CIA Director Leon Panetta challenged House Speaker Nancy Pelosi’s accusations that the agency lied to her, writing a memo to his agents saying she received nothing but the truth.

Panetta said that “ultimately, it is up to Congress to evaluate all the evidence and reach its own conclusions about what happened.”

Pelosi (D-Calif.) infuriated Republicans this week when she said in a news conference that she was “misled” by CIA officials during a briefing in 2002 about whether the U.S. was waterboarding alleged terrorist detainees.

Panetta, President Obama’s pick to run the clandestine agency and President Clinton’s former chief of staff, wrote in a memo to CIA employees Friday that “CIA officers briefed truthfully on the interrogation of Abu Zubaydah, describing ‘the enhanced techniques that had been employed,'” according to CIA records.

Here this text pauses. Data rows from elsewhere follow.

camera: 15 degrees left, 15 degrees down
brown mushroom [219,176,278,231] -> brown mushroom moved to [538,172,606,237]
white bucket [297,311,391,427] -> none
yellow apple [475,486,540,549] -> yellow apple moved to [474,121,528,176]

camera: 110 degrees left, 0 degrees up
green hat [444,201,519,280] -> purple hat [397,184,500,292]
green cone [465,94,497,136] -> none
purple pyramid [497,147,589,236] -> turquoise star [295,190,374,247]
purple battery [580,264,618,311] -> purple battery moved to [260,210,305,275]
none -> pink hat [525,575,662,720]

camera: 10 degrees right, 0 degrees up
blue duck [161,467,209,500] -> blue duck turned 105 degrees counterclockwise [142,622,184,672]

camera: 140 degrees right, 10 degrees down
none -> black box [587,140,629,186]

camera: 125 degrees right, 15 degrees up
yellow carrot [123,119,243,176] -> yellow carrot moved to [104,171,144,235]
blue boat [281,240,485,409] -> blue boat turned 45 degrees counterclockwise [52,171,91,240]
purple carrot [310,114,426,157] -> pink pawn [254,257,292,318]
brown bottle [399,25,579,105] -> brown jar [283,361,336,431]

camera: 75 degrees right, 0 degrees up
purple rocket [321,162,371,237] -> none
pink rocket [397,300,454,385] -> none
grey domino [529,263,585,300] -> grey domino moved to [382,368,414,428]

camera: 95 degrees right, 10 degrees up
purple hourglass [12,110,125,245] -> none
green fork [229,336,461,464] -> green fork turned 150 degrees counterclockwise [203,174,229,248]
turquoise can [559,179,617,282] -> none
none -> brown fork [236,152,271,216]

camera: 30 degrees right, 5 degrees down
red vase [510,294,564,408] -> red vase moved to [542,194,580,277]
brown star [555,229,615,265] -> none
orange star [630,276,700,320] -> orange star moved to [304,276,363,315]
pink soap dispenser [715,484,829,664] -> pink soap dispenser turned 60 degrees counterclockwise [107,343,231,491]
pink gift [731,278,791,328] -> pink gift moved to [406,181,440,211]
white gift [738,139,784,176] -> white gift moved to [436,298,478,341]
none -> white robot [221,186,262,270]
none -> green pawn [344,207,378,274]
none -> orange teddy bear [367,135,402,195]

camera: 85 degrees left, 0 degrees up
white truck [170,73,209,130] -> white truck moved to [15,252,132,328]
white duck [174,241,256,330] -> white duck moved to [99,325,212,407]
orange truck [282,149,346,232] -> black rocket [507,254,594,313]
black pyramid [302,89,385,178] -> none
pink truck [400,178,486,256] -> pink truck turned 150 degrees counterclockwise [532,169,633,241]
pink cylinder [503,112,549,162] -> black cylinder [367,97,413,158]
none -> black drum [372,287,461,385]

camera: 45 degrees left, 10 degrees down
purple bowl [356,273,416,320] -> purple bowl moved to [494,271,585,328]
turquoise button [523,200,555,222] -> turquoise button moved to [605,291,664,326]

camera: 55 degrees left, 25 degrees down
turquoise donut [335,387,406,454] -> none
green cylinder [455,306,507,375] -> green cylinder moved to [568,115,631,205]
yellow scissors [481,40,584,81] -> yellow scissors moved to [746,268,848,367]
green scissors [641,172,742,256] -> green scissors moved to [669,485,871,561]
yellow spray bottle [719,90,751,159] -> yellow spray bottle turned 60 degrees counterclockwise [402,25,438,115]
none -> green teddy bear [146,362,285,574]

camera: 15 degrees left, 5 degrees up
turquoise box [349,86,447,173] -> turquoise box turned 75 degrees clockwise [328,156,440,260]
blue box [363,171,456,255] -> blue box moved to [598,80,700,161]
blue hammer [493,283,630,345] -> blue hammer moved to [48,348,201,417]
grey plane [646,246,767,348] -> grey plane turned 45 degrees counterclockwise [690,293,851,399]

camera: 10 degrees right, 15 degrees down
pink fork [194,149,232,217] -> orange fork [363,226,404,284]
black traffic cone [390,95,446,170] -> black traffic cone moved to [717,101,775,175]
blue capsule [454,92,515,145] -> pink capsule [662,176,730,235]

“We are an agency of high integrity, professionalism and dedication,” Panetta said in the memo. “Our task is to tell it like it is — even if that’s not what people always want to hear. Keep it up. Our national security depends on it.”

In the pep talk-style memo titled “Turning Down the Volume,” Panetta encourages CIA employees to return to their normal business and not to be distracted by the shout-fest Pelosi’s remarks created.

“My advice — indeed, my direction — to you is straightforward: Ignore the noise and stay focused on your mission,” Panetta wrote. “We have too much work to do to be distracted from our job of protecting this country.”

In what may be the most critical moment of her speakership, Pelosi is under fire about what she knew of the enhanced interrogation techniques used by the Bush administration and when she knew it.

At the same news conference where she accused the CIA of misleading her on the topic, Pelosi acknowledged for the first time that she knew in 2003 that terrorism suspects were waterboarded. She said she learned that from an aide who sat in on a briefing in February 2003.

For weeks, Pelosi had dodged questions about what she knew about waterboarding and when she knew it. Republicans have called her a hypocrite for criticizing techniques as “torture” when she tacitly agreed to the practices after the Sept. 11 terrorist attacks. At least one lawmaker — Rep. Steve King (R-Iowa) — called on Pelosi Friday to step down as Speaker.